Data shown:
====================
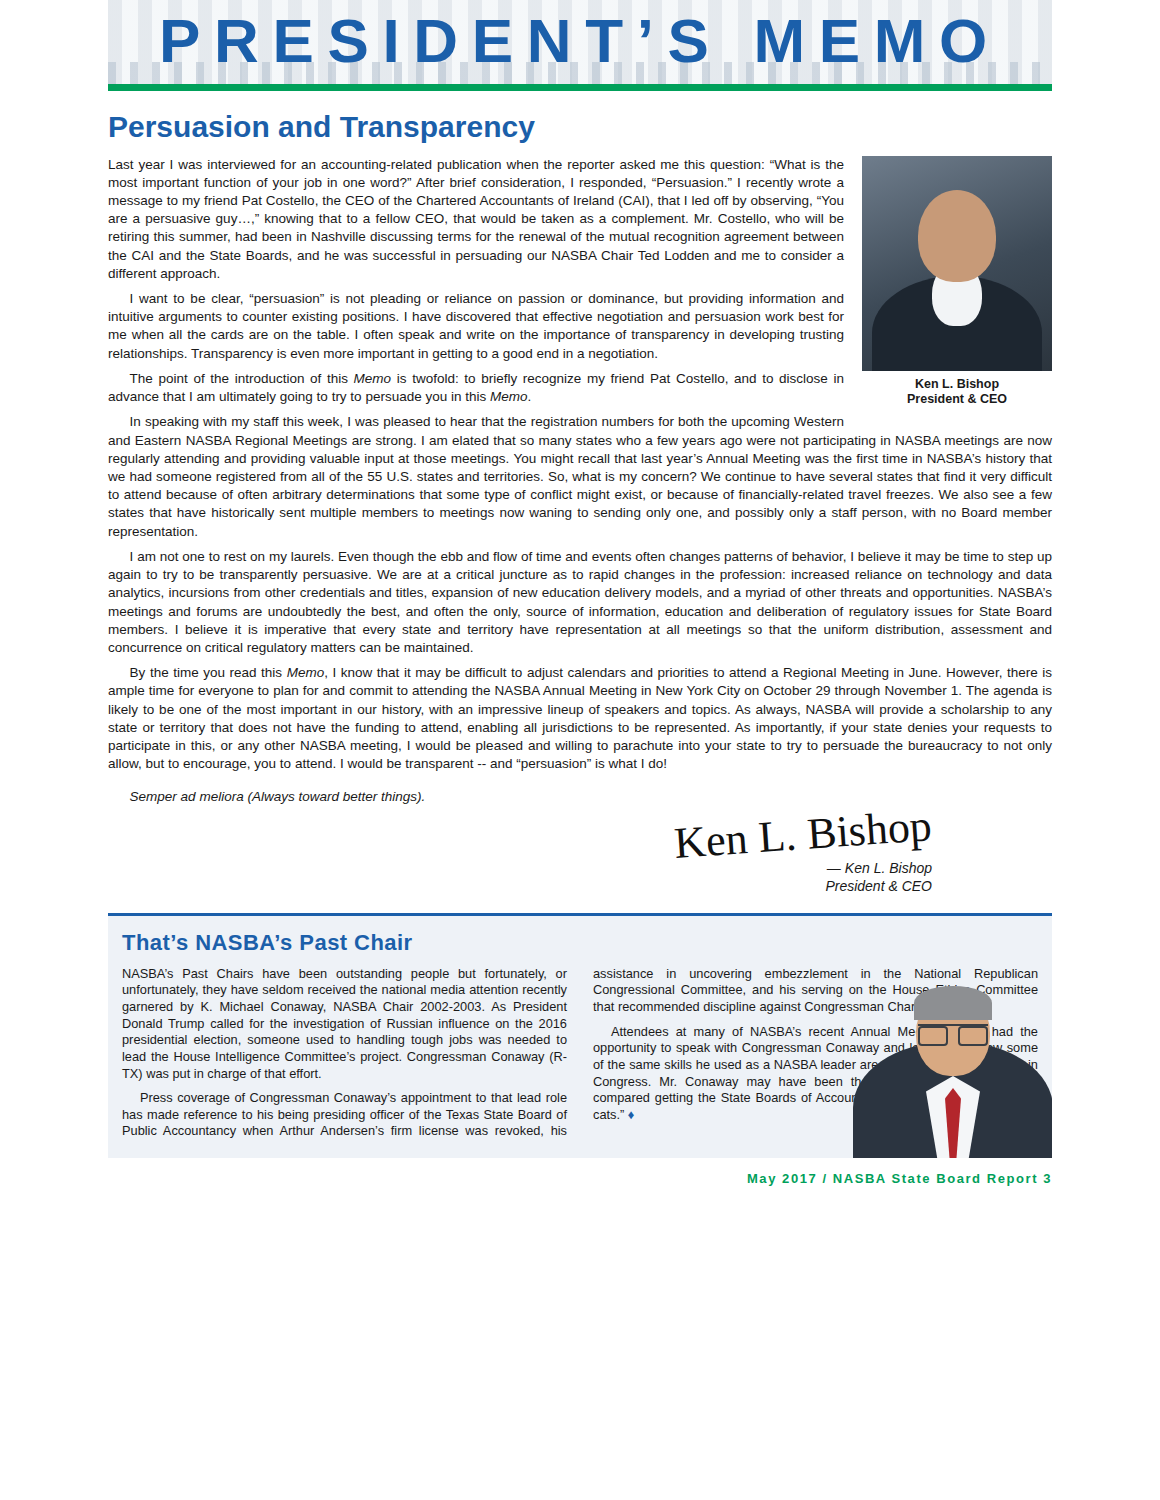PRESIDENT’S MEMO
Persuasion and Transparency
Ken L. Bishop
President & CEO
Last year I was interviewed for an accounting-related publication when the reporter asked me this question: “What is the most important function of your job in one word?” After brief consideration, I responded, “Persuasion.” I recently wrote a message to my friend Pat Costello, the CEO of the Chartered Accountants of Ireland (CAI), that I led off by observing, “You are a persuasive guy…,” knowing that to a fellow CEO, that would be taken as a complement. Mr. Costello, who will be retiring this summer, had been in Nashville discussing terms for the renewal of the mutual recognition agreement between the CAI and the State Boards, and he was successful in persuading our NASBA Chair Ted Lodden and me to consider a different approach.
I want to be clear, “persuasion” is not pleading or reliance on passion or dominance, but providing information and intuitive arguments to counter existing positions. I have discovered that effective negotiation and persuasion work best for me when all the cards are on the table. I often speak and write on the importance of transparency in developing trusting relationships. Transparency is even more important in getting to a good end in a negotiation.
The point of the introduction of this Memo is twofold: to briefly recognize my friend Pat Costello, and to disclose in advance that I am ultimately going to try to persuade you in this Memo.
In speaking with my staff this week, I was pleased to hear that the registration numbers for both the upcoming Western and Eastern NASBA Regional Meetings are strong. I am elated that so many states who a few years ago were not participating in NASBA meetings are now regularly attending and providing valuable input at those meetings. You might recall that last year’s Annual Meeting was the first time in NASBA’s history that we had someone registered from all of the 55 U.S. states and territories. So, what is my concern? We continue to have several states that find it very difficult to attend because of often arbitrary determinations that some type of conflict might exist, or because of financially-related travel freezes. We also see a few states that have historically sent multiple members to meetings now waning to sending only one, and possibly only a staff person, with no Board member representation.
I am not one to rest on my laurels. Even though the ebb and flow of time and events often changes patterns of behavior, I believe it may be time to step up again to try to be transparently persuasive. We are at a critical juncture as to rapid changes in the profession: increased reliance on technology and data analytics, incursions from other credentials and titles, expansion of new education delivery models, and a myriad of other threats and opportunities. NASBA’s meetings and forums are undoubtedly the best, and often the only, source of information, education and deliberation of regulatory issues for State Board members. I believe it is imperative that every state and territory have representation at all meetings so that the uniform distribution, assessment and concurrence on critical regulatory matters can be maintained.
By the time you read this Memo, I know that it may be difficult to adjust calendars and priorities to attend a Regional Meeting in June. However, there is ample time for everyone to plan for and commit to attending the NASBA Annual Meeting in New York City on October 29 through November 1. The agenda is likely to be one of the most important in our history, with an impressive lineup of speakers and topics. As always, NASBA will provide a scholarship to any state or territory that does not have the funding to attend, enabling all jurisdictions to be represented. As importantly, if your state denies your requests to participate in this, or any other NASBA meeting, I would be pleased and willing to parachute into your state to try to persuade the bureaucracy to not only allow, but to encourage, you to attend. I would be transparent -- and “persuasion” is what I do!
Semper ad meliora (Always toward better things).
Ken L. Bishop
—Ken L. Bishop
President & CEO
That’s NASBA’s Past Chair
NASBA’s Past Chairs have been outstanding people but fortunately, or unfortunately, they have seldom received the national media attention recently garnered by K. Michael Conaway, NASBA Chair 2002-2003. As President Donald Trump called for the investigation of Russian influence on the 2016 presidential election, someone used to handling tough jobs was needed to lead the House Intelligence Committee’s project. Congressman Conaway (R-TX) was put in charge of that effort.
Press coverage of Congressman Conaway’s appointment to that lead role has made reference to his being presiding officer of the Texas State Board of Public Accountancy when Arthur Andersen’s firm license was revoked, his assistance in uncovering embezzlement in the National Republican Congressional Committee, and his serving on the House Ethics Committee that recommended discipline against Congressman Charles Rangel.
Attendees at many of NASBA’s recent Annual Meetings have had the opportunity to speak with Congressman Conaway and learn about how some of the same skills he used as a NASBA leader are being applied to his work in Congress. Mr. Conaway may have been the first NASBA chair to have compared getting the State Boards of Accountancy to consensus to “herding cats.” ♦
May 2017 / NASBA State Board Report 3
====================
Assignment: Answer with one number only, the count of lines in the material above that hold "House".

Solution to this problem: 2